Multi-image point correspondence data
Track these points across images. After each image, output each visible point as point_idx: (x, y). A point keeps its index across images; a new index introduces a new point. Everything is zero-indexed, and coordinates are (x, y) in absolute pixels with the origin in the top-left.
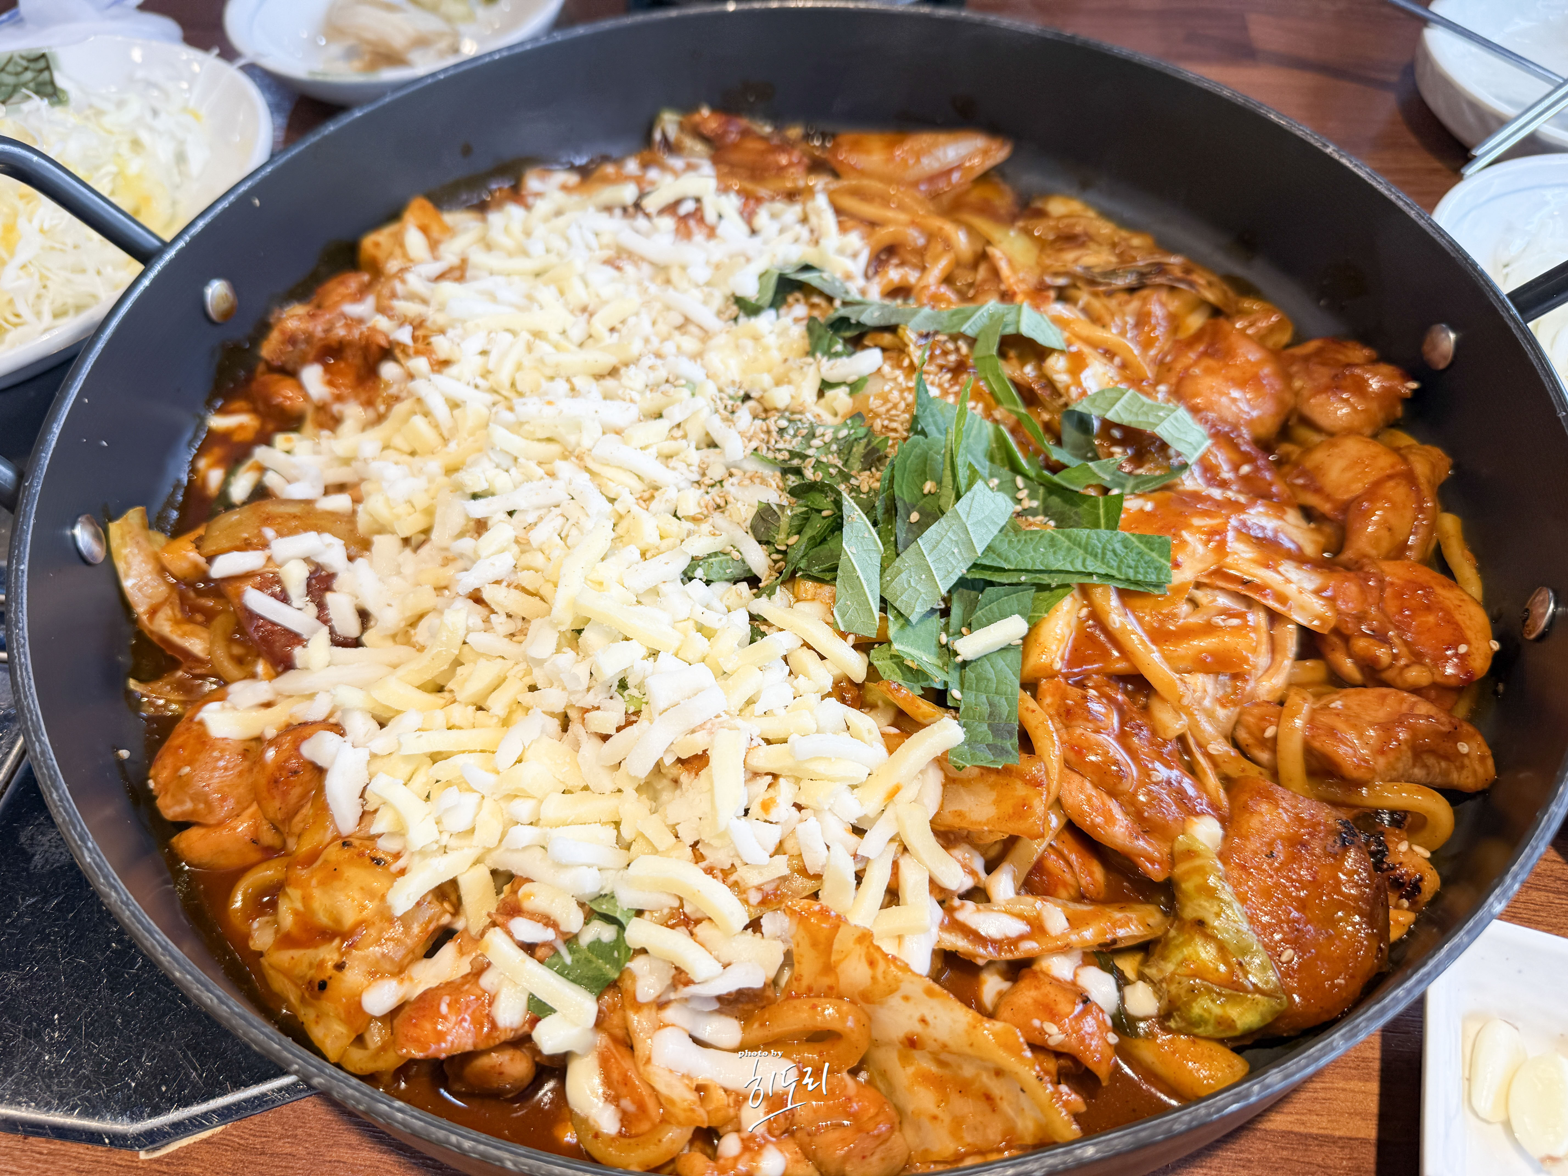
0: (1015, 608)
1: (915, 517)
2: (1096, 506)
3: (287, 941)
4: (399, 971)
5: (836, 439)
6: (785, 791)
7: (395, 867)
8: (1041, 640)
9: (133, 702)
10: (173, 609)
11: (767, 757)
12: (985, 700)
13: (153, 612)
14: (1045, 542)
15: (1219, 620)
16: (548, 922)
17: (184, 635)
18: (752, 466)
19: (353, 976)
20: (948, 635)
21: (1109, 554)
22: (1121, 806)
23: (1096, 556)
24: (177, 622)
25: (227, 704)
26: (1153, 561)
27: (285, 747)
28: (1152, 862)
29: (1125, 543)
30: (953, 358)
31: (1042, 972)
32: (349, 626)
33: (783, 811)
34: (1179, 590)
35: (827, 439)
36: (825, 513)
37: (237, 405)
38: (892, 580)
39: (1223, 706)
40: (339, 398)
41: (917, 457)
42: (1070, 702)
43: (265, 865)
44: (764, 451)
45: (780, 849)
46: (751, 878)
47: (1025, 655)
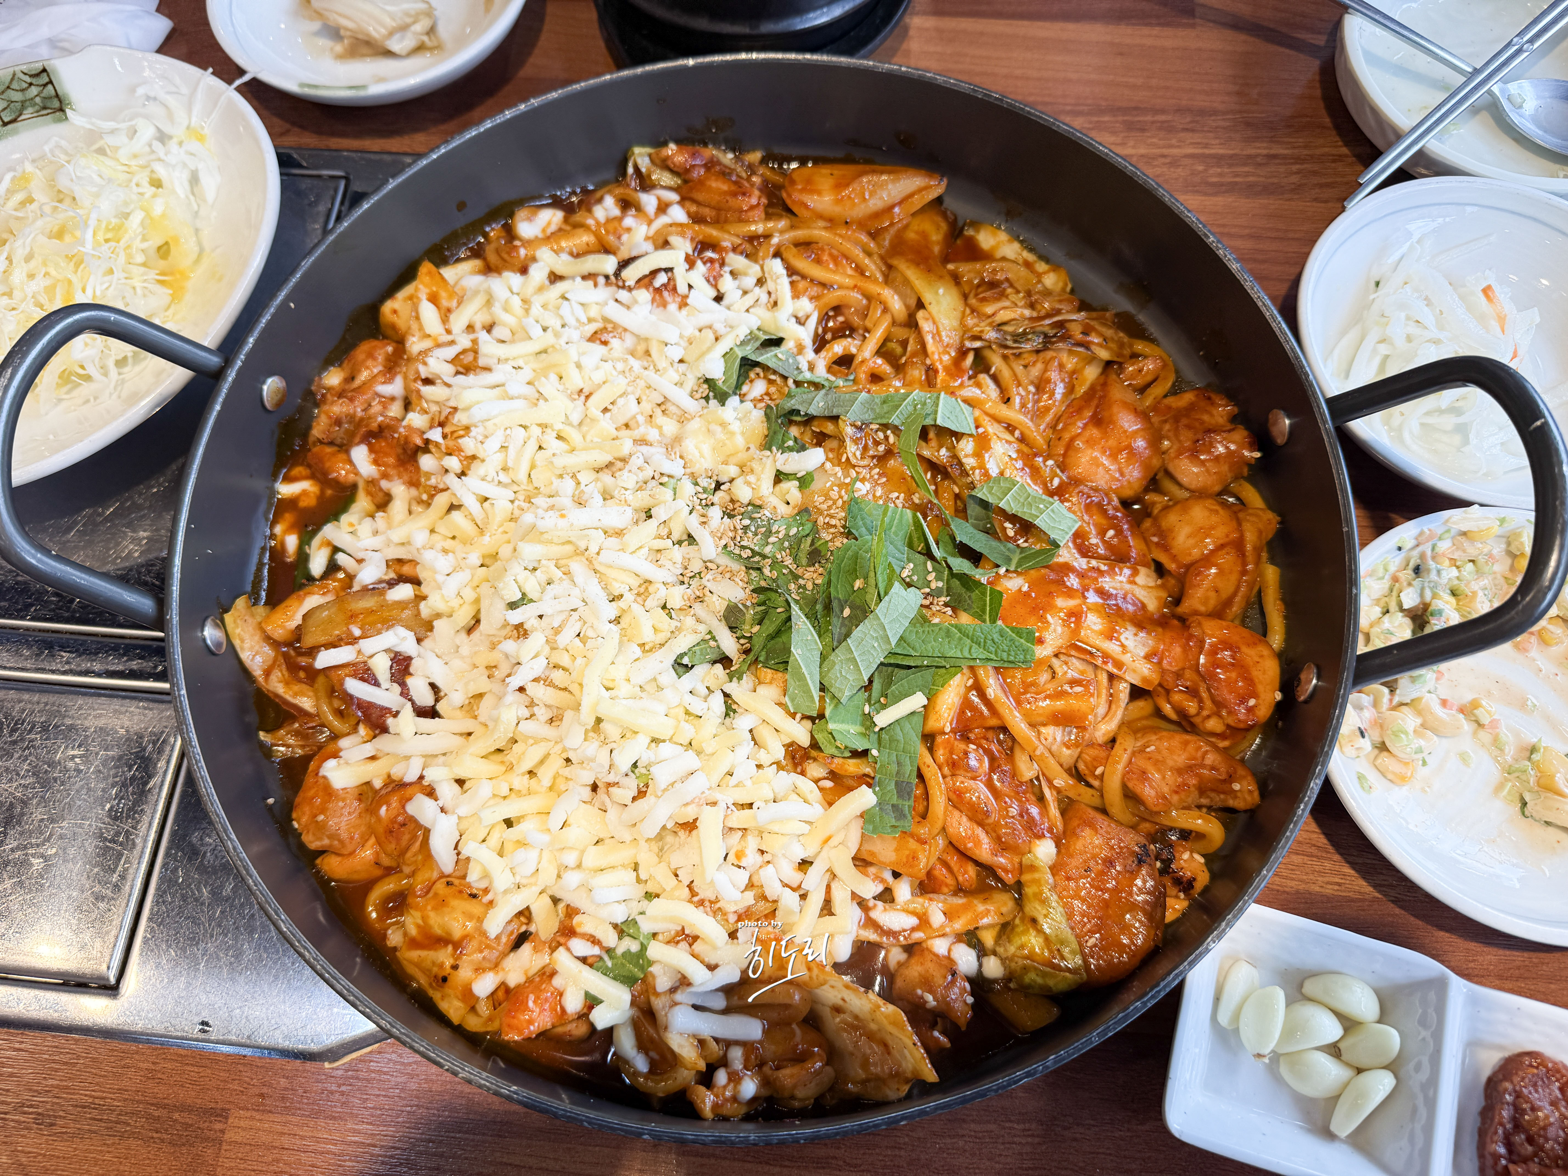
0: (920, 683)
1: (847, 612)
2: (984, 594)
3: (413, 943)
4: (496, 966)
5: (787, 535)
6: (752, 843)
7: (486, 899)
8: (937, 709)
9: (267, 751)
10: (281, 671)
11: (739, 818)
12: (894, 758)
13: (267, 673)
14: (943, 633)
15: (1067, 687)
16: (594, 941)
17: (295, 695)
18: (724, 561)
19: (465, 973)
20: (870, 705)
21: (989, 642)
22: (987, 833)
23: (979, 644)
24: (287, 684)
25: (342, 761)
26: (1022, 644)
27: (394, 805)
28: (1006, 871)
29: (1002, 634)
30: (881, 448)
31: (927, 949)
32: (425, 698)
33: (752, 859)
34: (1041, 662)
35: (781, 536)
36: (779, 610)
37: (298, 470)
38: (829, 670)
39: (1068, 748)
40: (385, 476)
41: (849, 559)
42: (955, 757)
43: (387, 880)
44: (731, 547)
45: (750, 886)
46: (731, 908)
47: (926, 718)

• **About this task**: Begin at the line above that has "22: (1121, 806)" and stop after the line that has "46: (751, 878)", copying each line exactly and adding nothing else.

• **Answer for the task**:
22: (1121, 806)
23: (1096, 556)
24: (177, 622)
25: (227, 704)
26: (1153, 561)
27: (285, 747)
28: (1152, 862)
29: (1125, 543)
30: (953, 358)
31: (1042, 972)
32: (349, 626)
33: (783, 811)
34: (1179, 590)
35: (827, 439)
36: (825, 513)
37: (237, 405)
38: (892, 580)
39: (1223, 706)
40: (339, 398)
41: (917, 457)
42: (1070, 702)
43: (265, 865)
44: (764, 451)
45: (780, 849)
46: (751, 878)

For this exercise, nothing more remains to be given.